A man in France has regained some aspects of consciousness after being in a vegetative state for 15 years, after surgeons used a technique to stimulate his brain via a nerve in the neck.
The 35-year-old was diagnosed as being in a vegetative state – now referred to as “unresponsive wakefulness” – after a car accident in 2001.
A person in this state might show involuntary movements, but has no awareness of self or their environment. Repeated tests over the years showed no improvement in the man’s condition.
That was until Angela Sirigu of the French National Centre for Scientific Research in Bron and her colleagues trialled a new technique that focused on the vagus nerve.
The vagus nerve runs from the brain to several areas of the body. It modulates the parasympathetic nervous system, which controls heart rate and lung function, among other processes.
It connects, directly or indirectly, to brain areas including the thalamus – a highly interconnected hub of neural activity, the amygdala, which regulates emotion, and the hippocampus, which is heavily involved in memories. The nerve also stimulates the locus coeruleus, the brain region that controls the release of brain chemicals involved in arousal and alertness.
Sirigu’s team hypothesised that stimulating the vagus nerve would increase activity in brain regions that could help the man regain consciousness. “I believe that’s what happened,” says Sirigu.
Constant stimulation
To test the idea, the team wrapped very thin electrodes around the vagus nerve in the man’s neck. He was monitored for a month before the nerve was stimulated. They then treated him continuously over six months. Each treatment involved 30 seconds of stimulation followed by 5 minutes of rest. The team started with an electrical current of 0.25 milliamperes, increasing by 0.25 mA a week up to 1.5 mA.
Clinicians regularly monitored changes in the man’s behaviour throughout the trial, while Sirigu’s team recorded EEG signals from the scalp before stimulation began and at points throughout the trial. They also scanned the man’s brain using positron emission tomography immediately after the electrodes were implanted and six months later.

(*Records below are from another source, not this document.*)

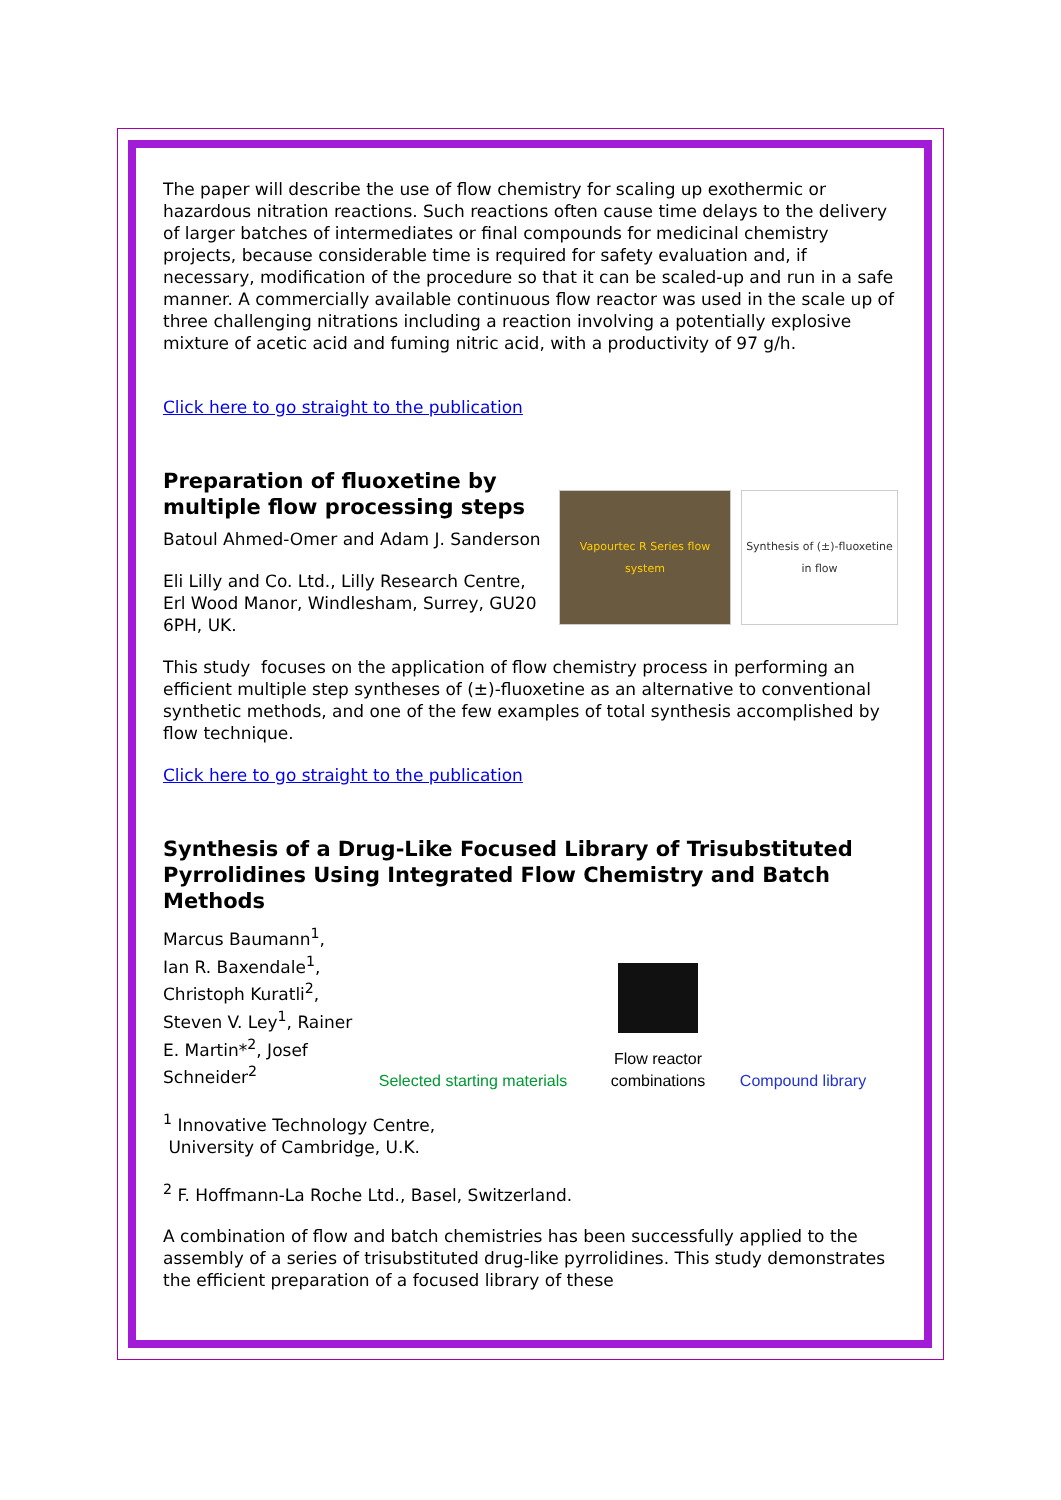The paper will describe the use of flow chemistry for scaling up exothermic or hazardous nitration reactions. Such reactions often cause time delays to the delivery of larger batches of intermediates or final compounds for medicinal chemistry projects, because considerable time is required for safety evaluation and, if necessary, modification of the procedure so that it can be scaled-up and run in a safe manner. A commercially available continuous flow reactor was used in the scale up of three challenging nitrations including a reaction involving a potentially explosive mixture of acetic acid and fuming nitric acid, with a productivity of 97 g/h.
Click here to go straight to the publication
Preparation of fluoxetine by multiple flow processing steps
Batoul Ahmed-Omer and Adam J. Sanderson
Eli Lilly and Co. Ltd., Lilly Research Centre, Erl Wood Manor, Windlesham, Surrey, GU20 6PH, UK.
Vapourtec R Series flow system
Synthesis of (±)-fluoxetine in flow
This study focuses on the application of flow chemistry process in performing an efficient multiple step syntheses of (±)-fluoxetine as an alternative to conventional synthetic methods, and one of the few examples of total synthesis accomplished by flow technique.
Click here to go straight to the publication
Synthesis of a Drug-Like Focused Library of Trisubstituted Pyrrolidines Using Integrated Flow Chemistry and Batch Methods
Marcus Baumann<sup>1</sup>, Ian R. Baxendale<sup>1</sup>, Christoph Kuratli<sup>2</sup>, Steven V. Ley<sup>1</sup>, Rainer E. Martin*<sup>2</sup>, Josef Schneider<sup>2</sup>
Selected starting materials
Flow reactor combinations
Compound library
<sup>1</sup> Innovative Technology Centre,
University of Cambridge, U.K.
<sup>2</sup> F. Hoffmann-La Roche Ltd., Basel, Switzerland.
A combination of flow and batch chemistries has been successfully applied to the assembly of a series of trisubstituted drug-like pyrrolidines. This study demonstrates the efficient preparation of a focused library of these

As soon as the stimulation started, the man began to open his eyes more often. After a month, he began to track people around the room with his eyes. He was even able to respond to requests to turn his head from one side to the other. He also attempted to follow an instruction to smile.The team have not yet used these movements to ask him questions, such as whether he is in any pain.

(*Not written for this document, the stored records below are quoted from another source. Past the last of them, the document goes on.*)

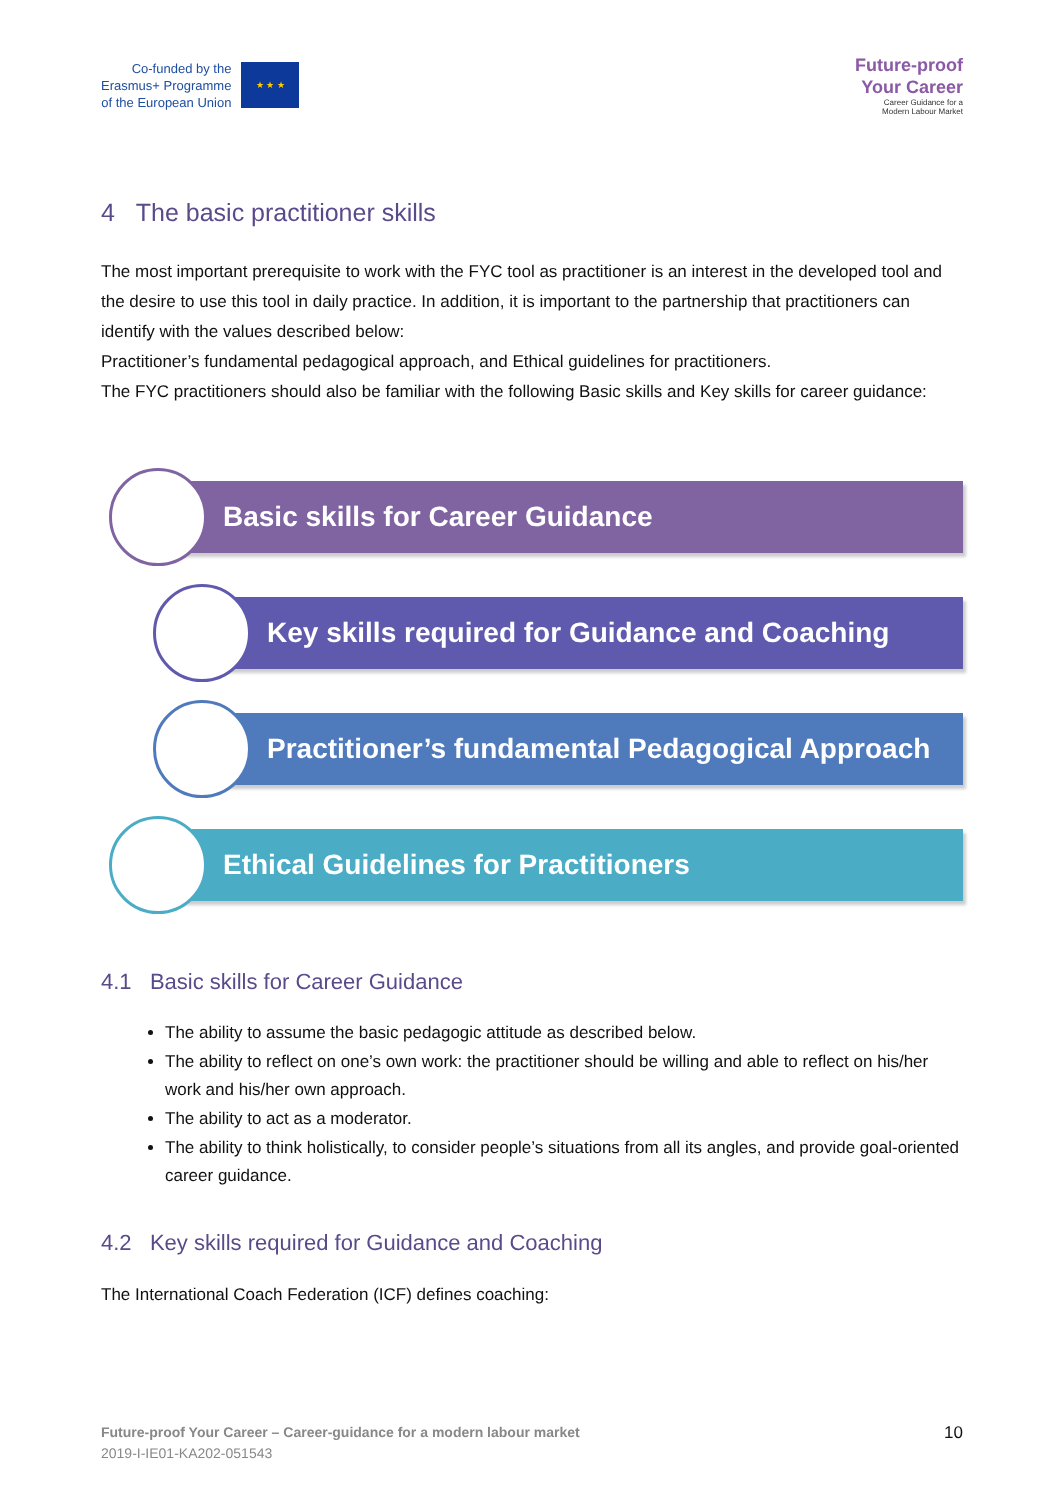Co-funded by the
Erasmus+ Programme
of the European Union
★ ★ ★
Future-proof
Your Career
Career Guidance for a
Modern Labour Market
4 The basic practitioner skills
The most important prerequisite to work with the FYC tool as practitioner is an interest in the developed tool and the desire to use this tool in daily practice. In addition, it is important to the partnership that practitioners can identify with the values described below:
Practitioner’s fundamental pedagogical approach, and Ethical guidelines for practitioners.
The FYC practitioners should also be familiar with the following Basic skills and Key skills for career guidance:
Basic skills for Career Guidance
Key skills required for Guidance and Coaching
Practitioner’s fundamental Pedagogical Approach
Ethical Guidelines for Practitioners
4.1 Basic skills for Career Guidance
The ability to assume the basic pedagogic attitude as described below.
The ability to reflect on one’s own work: the practitioner should be willing and able to reflect on his/her work and his/her own approach.
The ability to act as a moderator.
The ability to think holistically, to consider people’s situations from all its angles, and provide goal-oriented career guidance.
4.2 Key skills required for Guidance and Coaching
The International Coach Federation (ICF) defines coaching:
Future-proof Your Career – Career-guidance for a modern labour market
2019-I-IE01-KA202-051543
10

His scores on the “coma recovery scale” suggested he could now be defined as being in a minimally conscious state – in which a person has partial conscious awareness.
The man has not regained the ability to talk or walk, which he is unlikely to do, given the large damage to his brain. The team are continuing to track his progress.
Brain stimulation
The behavioural changes, which stabilised after the first month of stimulation, were backed up by changes in brain activity. Many areas of the cortex showed increased activity after the stimulation. “We observed activity in those areas that were mostly targeted by the vagus nerve,” says Sirigu.

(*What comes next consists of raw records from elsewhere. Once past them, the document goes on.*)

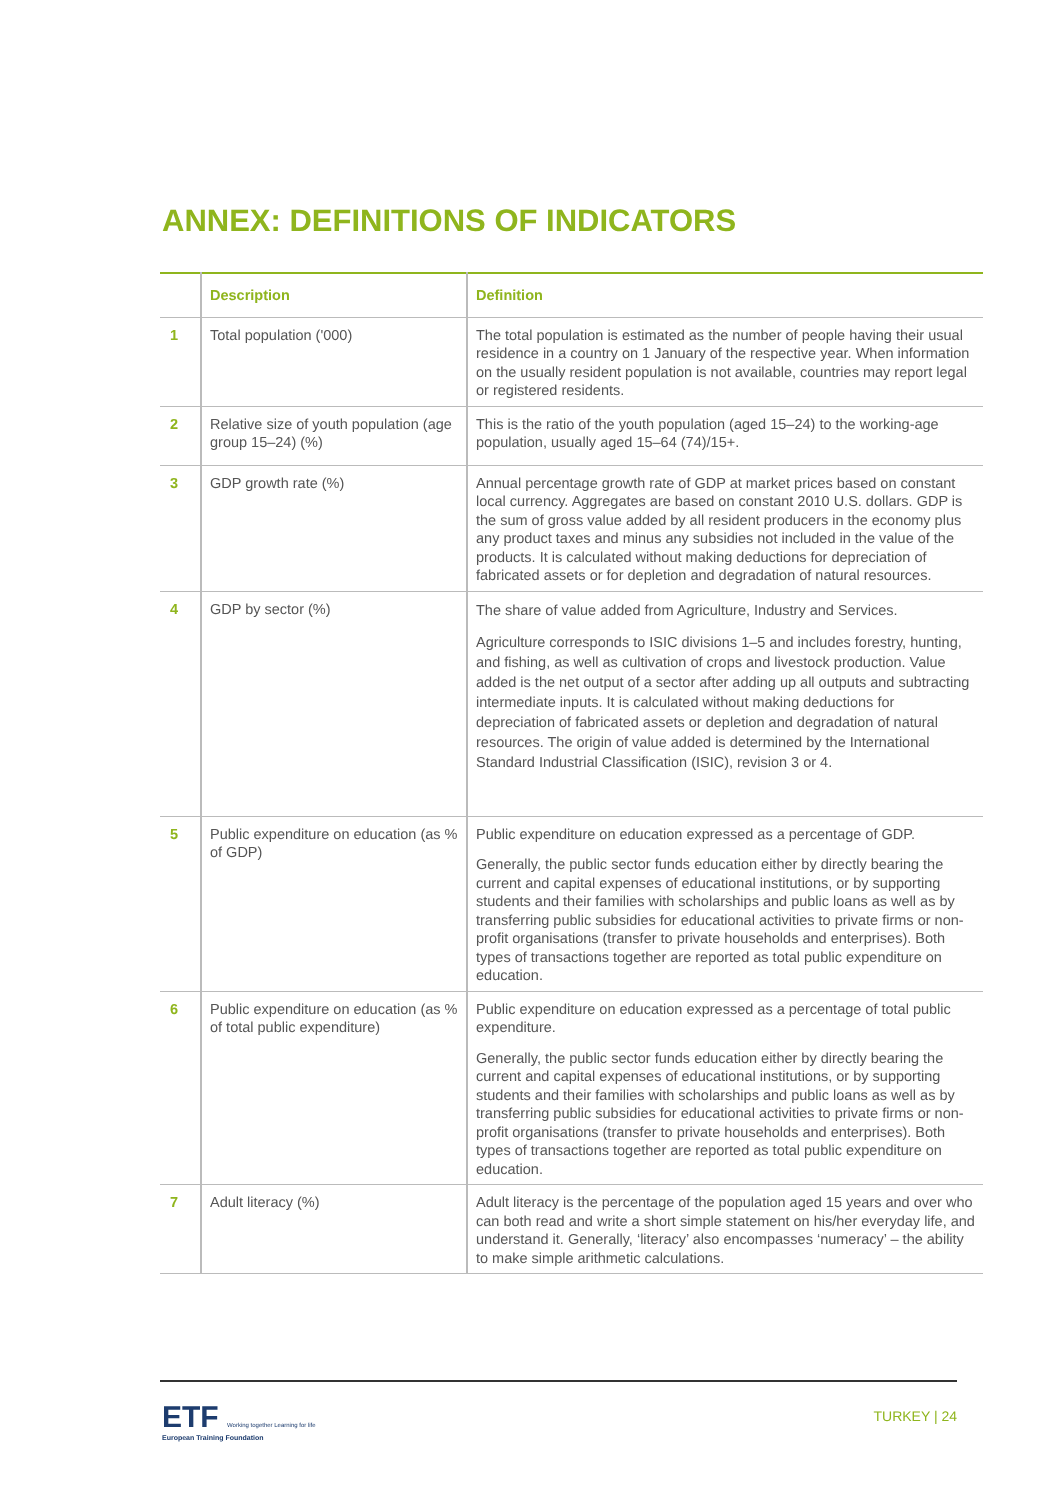ANNEX: DEFINITIONS OF INDICATORS
| | Description | Definition |
| --- | --- | --- |
| 1 | Total population ('000) | The total population is estimated as the number of people having their usual residence in a country on 1 January of the respective year. When information on the usually resident population is not available, countries may report legal or registered residents. |
| 2 | Relative size of youth population (age group 15–24) (%) | This is the ratio of the youth population (aged 15–24) to the working-age population, usually aged 15–64 (74)/15+. |
| 3 | GDP growth rate (%) | Annual percentage growth rate of GDP at market prices based on constant local currency. Aggregates are based on constant 2010 U.S. dollars. GDP is the sum of gross value added by all resident producers in the economy plus any product taxes and minus any subsidies not included in the value of the products. It is calculated without making deductions for depreciation of fabricated assets or for depletion and degradation of natural resources. |
| 4 | GDP by sector (%) | The share of value added from Agriculture, Industry and Services. Agriculture corresponds to ISIC divisions 1–5 and includes forestry, hunting, and fishing, as well as cultivation of crops and livestock production. Value added is the net output of a sector after adding up all outputs and subtracting intermediate inputs. It is calculated without making deductions for depreciation of fabricated assets or depletion and degradation of natural resources. The origin of value added is determined by the International Standard Industrial Classification (ISIC), revision 3 or 4. |
| 5 | Public expenditure on education (as % of GDP) | Public expenditure on education expressed as a percentage of GDP. Generally, the public sector funds education either by directly bearing the current and capital expenses of educational institutions, or by supporting students and their families with scholarships and public loans as well as by transferring public subsidies for educational activities to private firms or non-profit organisations (transfer to private households and enterprises). Both types of transactions together are reported as total public expenditure on education. |
| 6 | Public expenditure on education (as % of total public expenditure) | Public expenditure on education expressed as a percentage of total public expenditure. Generally, the public sector funds education either by directly bearing the current and capital expenses of educational institutions, or by supporting students and their families with scholarships and public loans as well as by transferring public subsidies for educational activities to private firms or non-profit organisations (transfer to private households and enterprises). Both types of transactions together are reported as total public expenditure on education. |
| 7 | Adult literacy (%) | Adult literacy is the percentage of the population aged 15 years and over who can both read and write a short simple statement on his/her everyday life, and understand it. Generally, ‘literacy’ also encompasses ‘numeracy’ – the ability to make simple arithmetic calculations. |
ETF Working together Learning for life
European Training Foundation
TURKEY | 24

This included the parietal cortex. “This area is key for consciousness,” she says. People with lesions in the parietal cortex often show impaired consciousness.
Steven Laureys of the University of Liege in Belgium, who has worked extensively with people with impaired consciousness, is happy to see the results. “Clinicians for way too long have considered patients of unresponsive wakefulness as just waiting to die. And that is not true. There is some capacity for plasticity, and this is one other study showing that there can be changes,” says Laureys. “I’m convinced that vagus nerve stimulation is a potential new treatment.”
But he does think the clinicians should have done more to establish a better baseline before the treatment. The team tested the man three times over two months before stimulation began to establish that he was unresponsively wakeful. Laureys’s team has shown that accurate diagnosis requires five assessments within one to two weeks. “It’s known that these patients fluctuate,” says Laureys.
He cautions against generalising about the results. “We need to be careful. It’s not that we can now implant any patient and give them back consciousness. The challenge is to understand why this works. It will not work in all patients.”
Laureys would like to see randomised, controlled trials done at multiple centres, before claiming that the technique is ready for use in clinical settings. “We shouldn’t give false hope,” he says. “But we also shouldn’t give false despair.”
A difficult decision
The fate of people in a vegetative state remains a controversial subject. Just this week, the Court of Protection in England and Wales ruled that the families of people in a vegetative state no longer need the court’s permission to stop artificial feeding and let their loved one die. They can now do so if family and doctors agree it is in the patient’s best interests.
For now, Sirigu remains hopeful that their technique will work on others in a similar state. Her team is now studying more patients to see if the results can be replicated.